Find the lecture slides here.
In the RL-lecture.ipynb
notebook you will find the exercises used
during the lecture, whereas in RL-lecture-solutions.ipynb
you can find
the solutions to the exercises.
The lecture contains exercises on the following topics:
- Learn how to interact with RL environments using Gymnasium.
- Markov Decision Process (MDP).
- Dynamic programming (DP): Policy Evaluation and Value Iteration algorithms.
- Maintaining exploration with epsilon-greedy policies.
- TD(0) methods for sample-based RL: a comparison between SARSA and Q-learning.
- Function approximation: train a deep reinforcement learning agent to control a Lunar Lander.
In this presentation you can find more details on how to setup the execution environment to run the exercises of the RL lecture, which include two alternative ways: CERN's KubeFlow cluster or Google Colaboratory.
There is a third option, if you want work on your laptop: use python virtual environments.

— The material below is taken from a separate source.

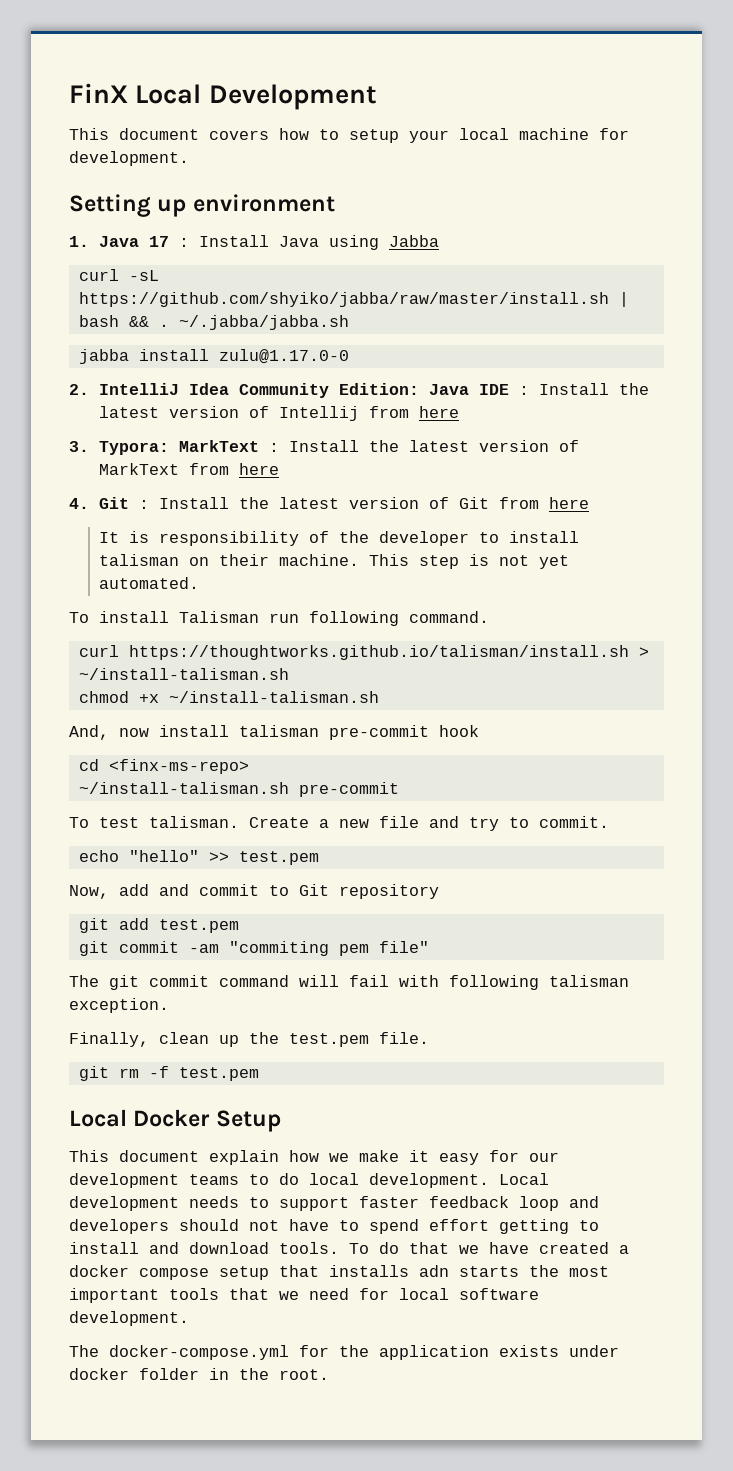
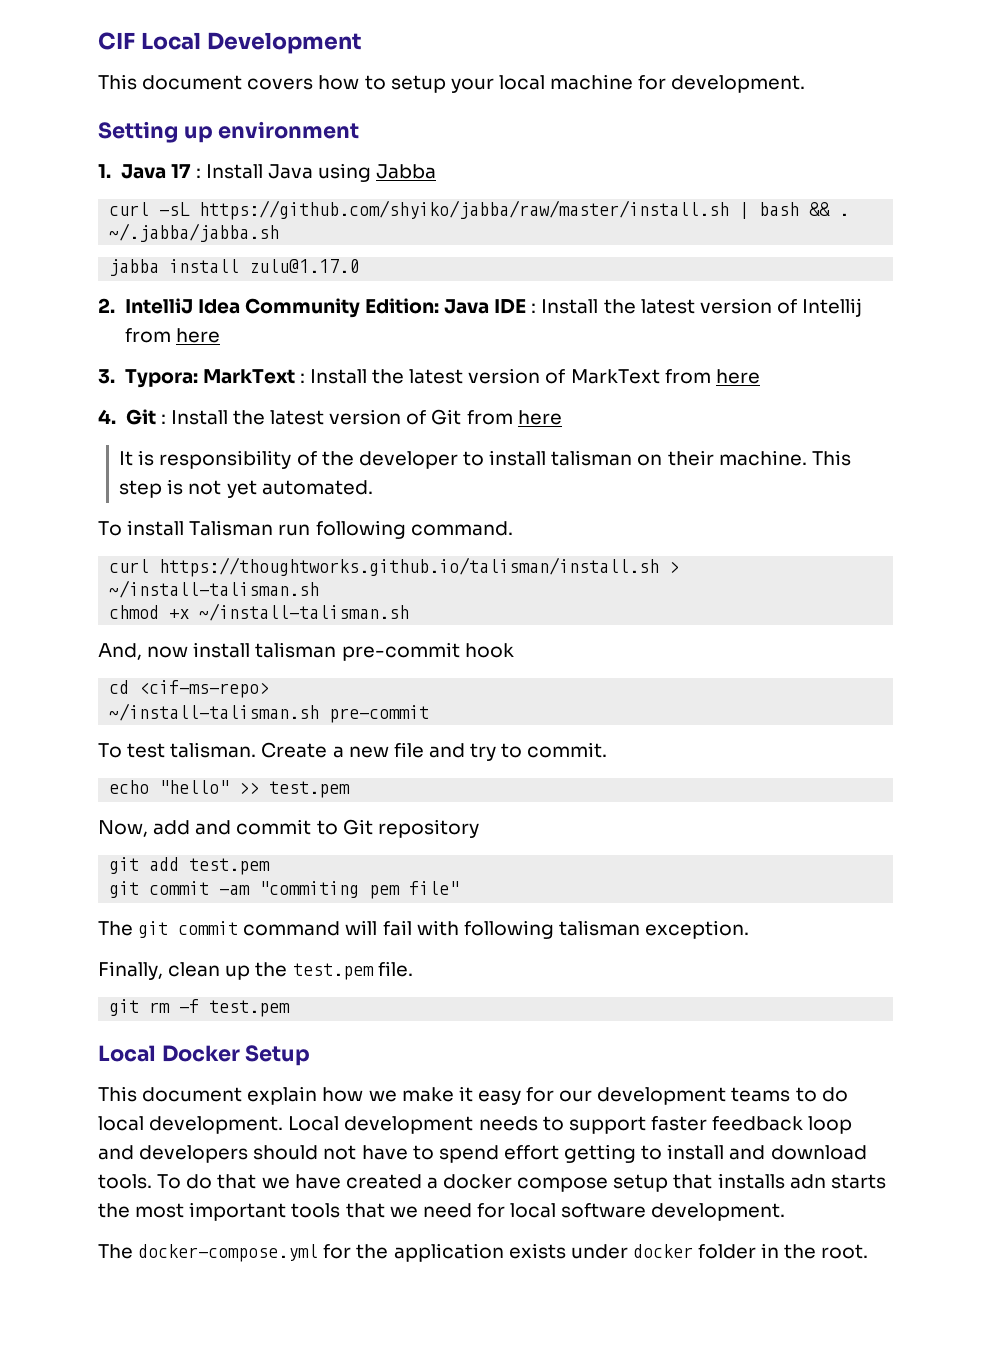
[69,83,128,103] FinX -> [98,32,135,50] CIF
[218,349,349,364] zulu@1.17.0-0 -> [249,259,360,273] zulu@1.17.0
[108,759,249,774] <finx-ms-repo> -> [139,680,270,698] <cif-ms-repo>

# Create a virtual env called ".venv"
python3 -m venv .venv
# Activate it
source .venv/bin/activate
# Install libraries
pip install -r requirements.txt
# Launch jupyter notebook server
jupyter notebook
A new window should open in the browser... If the window does not open, you can try
pasting this in the search bar of your browser: http://localhost:8888/
The Dockerfile is meant to generate a Docker image to be used as a notebook server in CERN's KubeFlow (pretty much a JupyterLab image). However, you won't need it.